A National Academy of Sciences panel has recommended that, instead of preparing a costly $2b+ robotic mission to the Hubble Space Telescope that (if it flies at all) may arrive too late to save the facility, NASA should just go ahead with its original plan to dispatch a shuttle mission: NYT Story.
This is but one of the dozens of ways in which open-minded and politically forgiving scientists - including yours truly, natch - find themselves on the wrong side of this Administration. The article mentions in passing some NASA science missions that may be postponed if their budgets are affected: "other projects like the study of black holes and dark energy." What they are referring to here are the LISA, Constellation-X, and JDEM/SNAP missions.
LISA will detect the gravitational-wave signatures of colliding black holes in the distant universe.
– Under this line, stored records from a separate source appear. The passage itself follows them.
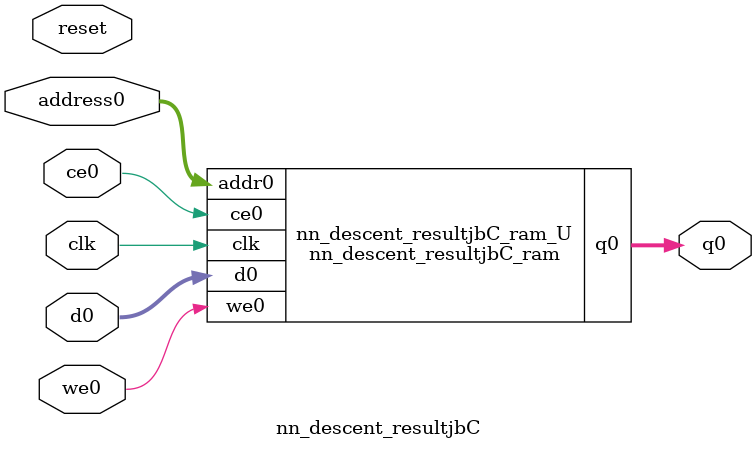
<source format=v>

`timescale 1 ns / 1 ps
module nn_descent_resultjbC_ram (addr0, ce0, d0, we0, q0,  clk);

parameter DWIDTH = 32;
parameter AWIDTH = 10;
parameter MEM_SIZE = 1000;

input[AWIDTH-1:0] addr0;
input ce0;
input[DWIDTH-1:0] d0;
input we0;
output reg[DWIDTH-1:0] q0;
input clk;

(* ram_style = "block" *)reg [DWIDTH-1:0] ram[0:MEM_SIZE-1];




always @(posedge clk)  
begin 
    if (ce0) 
    begin
        if (we0) 
        begin 
            ram[addr0] <= d0; 
            q0 <= d0;
        end 
        else 
            q0 <= ram[addr0];
    end
end


endmodule


`timescale 1 ns / 1 ps
module nn_descent_resultjbC(
    reset,
    clk,
    address0,
    ce0,
    we0,
    d0,
    q0);

parameter DataWidth = 32'd32;
parameter AddressRange = 32'd1000;
parameter AddressWidth = 32'd10;
input reset;
input clk;
input[AddressWidth - 1:0] address0;
input ce0;
input we0;
input[DataWidth - 1:0] d0;
output[DataWidth - 1:0] q0;



nn_descent_resultjbC_ram nn_descent_resultjbC_ram_U(
    .clk( clk ),
    .addr0( address0 ),
    .ce0( ce0 ),
    .d0( d0 ),
    .we0( we0 ),
    .q0( q0 ));

endmodule


</source>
It represents the only near-term way to test Einstein's General Relativity in its strongest form, near black holes. If we care about learning anything about black holes, this is the way to do it.
Constellation-X will be the successor to Chandra and XMM-Newton; it will allow detailed investigation of accreting black holes in the distant universe, and will also be crucial for learning about the properties of neutron stars in our Galaxy (just ask Bob). If we care about the properties of the black holes that lurk in the centers of nearly every galaxy - and which are our universe's most powerful energy sources - then this is the way to study them.
JDEM/SNAP has been designed to reveal the next level of information about the Dark Energy that pervades our universe and is currently driving an acceleration of the cosmic expansion. There is no more important question for those seeking to understand the origin and destiny of our universe on the largest scales.
The shuttles are currently being prepared for launch next spring, when they will begin their final series of flights to "complete" construction of the International Space Station (ISS). Shuttle flights to Hubble have been judged marginally more risky than flights to the ISS. We're not talking about a dramatic difference, however - chances are, if we lose another shuttle, it will be to a launch failure (which is generically fatal) or to a new failure mode during descent and landing, not to the lost tile(s) problem which doomed Columbia (and which are potentially fixable at the ISS).
If the Administration nonetheless chooses, against the advice of the NAS panel, to forbid shuttle flights to Hubble, restrict shuttle flights to the ISS alone, and push forward with the robotic repair mission at the expense of LISA, Constellation-X, JDEM/SNAP, and like missions, then they will not just be choosing the ISS over Hubble. Rather, they will effectively be admitting that they judge the welfare of NASA's aerospace contractors to be more important than every major question in astrophysics.